#### Task goal:
Transcribe each entry exactly as it appears, leaving out any picture it holds.

[Page images and extracted text]
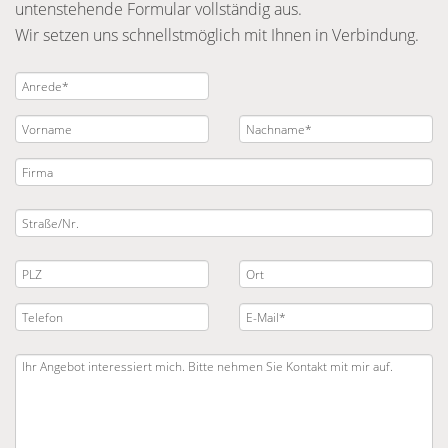
untenstehende Formular vollständig aus.
Wir setzen uns schnellstmöglich mit Ihnen in Verbindung.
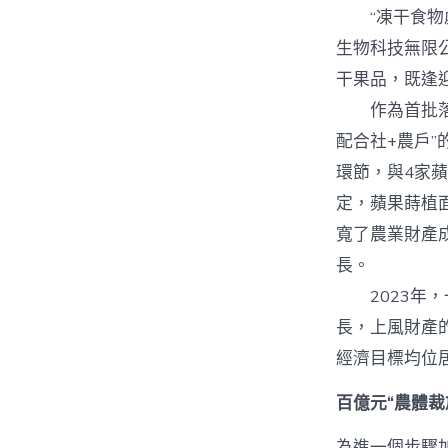
“凍干食物處
生物科技無限
干果品，既逢
作為首批落戶
配合社+農戶
環節，與4家
定，蘋果蒔植面
寬了農業財產
長。
2023年，一
長，上風財產
經濟目標均位居
百億元“農體裁
為進一個步驟加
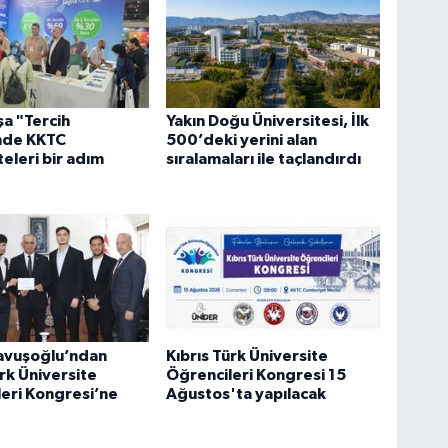
a "Tercih
Yakın Doğu Üniversitesi, İlk
nde KKTC
500’deki yerini alan
teleri bir adım
sıralamaları ile taçlandırdı
avuşoğlu’ndan
Kıbrıs Türk Üniversite
ürk Üniversite
Öğrencileri Kongresi 15
eri Kongresi’ne
Ağustos'ta yapılacak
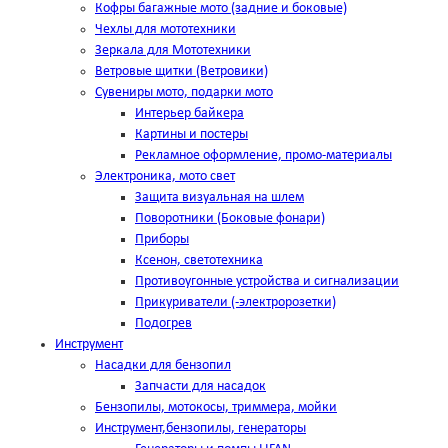
Кофры багажные мото (задние и боковые)
Чехлы для мототехники
Зеркала для Мототехники
Ветровые щитки (Ветровики)
Сувениры мото, подарки мото
Интерьер байкера
Картины и постеры
Рекламное оформление, промо-материалы
Электроника, мото свет
Защита визуальная на шлем
Поворотники (Боковые фонари)
Приборы
Ксенон, светотехника
Противоугонные устройства и сигнализации
Прикуриватели (-электророзетки)
Подогрев
Инструмент
Насадки для бензопил
Запчасти для насадок
Бензопилы, мотокосы, триммера, мойки
Инструмент,бензопилы, генераторы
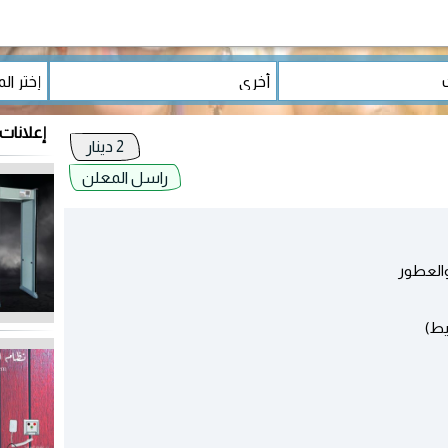
إعلانات
2 دينار
راسل المعلن
والعطور
يط)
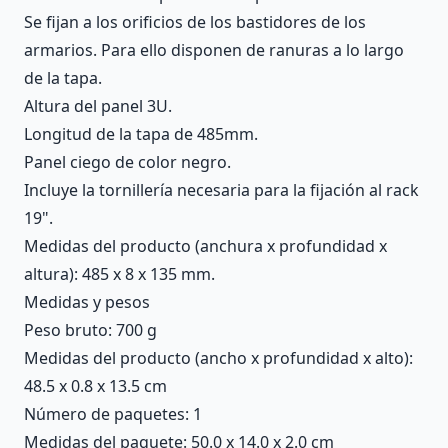
Se fijan a los orificios de los bastidores de los
armarios. Para ello disponen de ranuras a lo largo
de la tapa.
Altura del panel 3U.
Longitud de la tapa de 485mm.
Panel ciego de color negro.
Incluye la tornillería necesaria para la fijación al rack
19".
Medidas del producto (anchura x profundidad x
altura): 485 x 8 x 135 mm.
Medidas y pesos
Peso bruto: 700 g
Medidas del producto (ancho x profundidad x alto):
48.5 x 0.8 x 13.5 cm
Número de paquetes: 1
Medidas del paquete: 50.0 x 14.0 x 2.0 cm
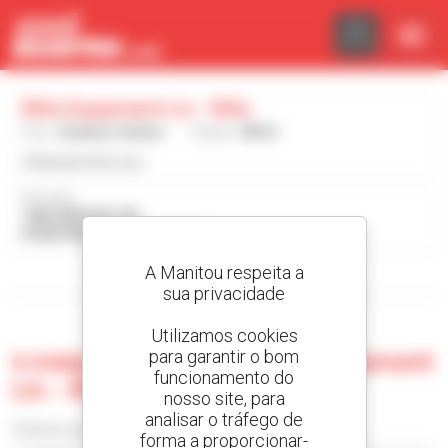
Painel de Gerenciamento de Cookies
Rifle Equipment Llc - Rifle
País :
Estados Unidos
Cidade :
RIFLE
rifleequipment.com
Morada :
1605 AIRPORT RD
81650 RIFLE Estados Unidos
A Manitou respeita a
Visualizar os filtros de pesquisa
sua privacidade
Utilizamos cookies
para garantir o bom
0 máquina usada no Rifle Equipment
funcionamento do
Llc - Rifle
nosso site, para
analisar o tráfego de
Ordenar por
forma a proporcionar-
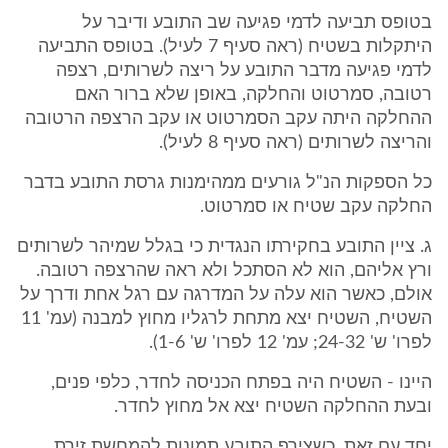
בטופס תביעה לדמי פגיעה שב התובע ודיבר על
היתקלות בשטיח (ראה סעיף 7 לעיל). בטופס התביעה
לדמי פגיעה מדבר התובע על ריצה לשרותים, רצפה
רטובה, סמרטוט והחלקה, באופן שלא ברור האם
ההחלקה היתה עקב הסמרטוט או עקב הרצפה הרטובה
והריצה לשרותים (ראה סעיף 8 לעיל).
כל הספקות הנ"ל גורעים ממהימנות גרסת התובע בדבר
החלקה עקב שטיח או סמרטוט.
ג. ציין התובע בחקירתו הנגדית כי בגלל שמיהר לשרותים
ורץ אליהם, הוא לא הסתכל ולא ראה שהרצפה רטובה.
אולם, כאשר הוא עלה על המדרגה עם רגל אחת ודרך על
השטיח, השטיח יצא מתחת לרגליו מחוץ למבנה (עמ' 11
לפרו' ש' 24-32; עמ' 12 לפרו' ש' 1-6).
היינו - השטיח היה בפתח הכניסה לחדר, כלפי פנים,
ובעת ההחלקה השטיח יצא אל מחוץ לחדר.
יחד עם זאת, כשצירף התובע תמונות להמחשת זירת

#### Exercise response:
untenstehende Formular vollständig aus.
Wir setzen uns schnellstmöglich mit Ihnen in Verbindung.
“凍干食物處
生物科技無限
干果品，既逢
作為首批落戶
配合社+農戶
環節，與4家
定，蘋果蒔植面
寬了農業財產
長。
2023年，一
長，上風財產
經濟目標均位居
百億元“農體裁
為進一個步驟加
a "Tercih
Yakın Doğu Üniversitesi, İlk
nde KKTC
500’deki yerini alan
teleri bir adım
sıralamaları ile taçlandırdı
avuşoğlu’ndan
Kıbrıs Türk Üniversite
ürk Üniversite
Öğrencileri Kongresi 15
eri Kongresi’ne
Ağustos'ta yapılacak
Кофры багажные мото (задние и боковые)
Чехлы для мототехники
Зеркала для Мототехники
Ветровые щитки (Ветровики)
Сувениры мото, подарки мото
Интерьер байкера
Картины и постеры
Рекламное оформление, промо-материалы
Электроника, мото свет
Защита визуальная на шлем
Поворотники (Боковые фонари)
Приборы
Ксенон, светотехника
Противоугонные устройства и сигнализации
Прикуриватели (-электророзетки)
Подогрев
Инструмент
Насадки для бензопил
Запчасти для насадок
Бензопилы, мотокосы, триммера, мойки
Инструмент,бензопилы, генераторы
إعلانات
2 دينار
راسل المعلن
والعطور
يط)
Se fijan a los orificios de los bastidores de los
armarios. Para ello disponen de ranuras a lo largo
de la tapa.
Altura del panel 3U.
Longitud de la tapa de 485mm.
Panel ciego de color negro.
Incluye la tornillería necesaria para la fijación al rack
19".
Medidas del producto (anchura x profundidad x
altura): 485 x 8 x 135 mm.
Medidas y pesos
Peso bruto: 700 g
Medidas del producto (ancho x profundidad x alto):
48.5 x 0.8 x 13.5 cm
Número de paquetes: 1
Medidas del paquete: 50.0 x 14.0 x 2.0 cm
Painel de Gerenciamento de Cookies
Rifle Equipment Llc - Rifle
País :
Estados Unidos
Cidade :
RIFLE
rifleequipment.com
Morada :
1605 AIRPORT RD
81650 RIFLE Estados Unidos
A Manitou respeita a
Visualizar os filtros de pesquisa
sua privacidade
Utilizamos cookies
para garantir o bom
0 máquina usada no Rifle Equipment
funcionamento do
Llc - Rifle
nosso site, para
analisar o tráfego de
Ordenar por
forma a proporcionar-
בטופס תביעה לדמי פגיעה שב התובע ודיבר על
היתקלות בשטיח (ראה סעיף 7 לעיל). בטופס התביעה
לדמי פגיעה מדבר התובע על ריצה לשרותים, רצפה
רטובה, סמרטוט והחלקה, באופן שלא ברור האם
ההחלקה היתה עקב הסמרטוט או עקב הרצפה הרטובה
והריצה לשרותים (ראה סעיף 8 לעיל).
כל הספקות הנ"ל גורעים ממהימנות גרסת התובע בדבר
החלקה עקב שטיח או סמרטוט.
ג. ציין התובע בחקירתו הנגדית כי בגלל שמיהר לשרותים
ורץ אליהם, הוא לא הסתכל ולא ראה שהרצפה רטובה.
אולם, כאשר הוא עלה על המדרגה עם רגל אחת ודרך על
השטיח, השטיח יצא מתחת לרגליו מחוץ למבנה (עמ' 11
לפרו' ש' 24-32; עמ' 12 לפרו' ש' 1-6).
היינו - השטיח היה בפתח הכניסה לחדר, כלפי פנים,
ובעת ההחלקה השטיח יצא אל מחוץ לחדר.
יחד עם זאת, כשצירף התובע תמונות להמחשת זירת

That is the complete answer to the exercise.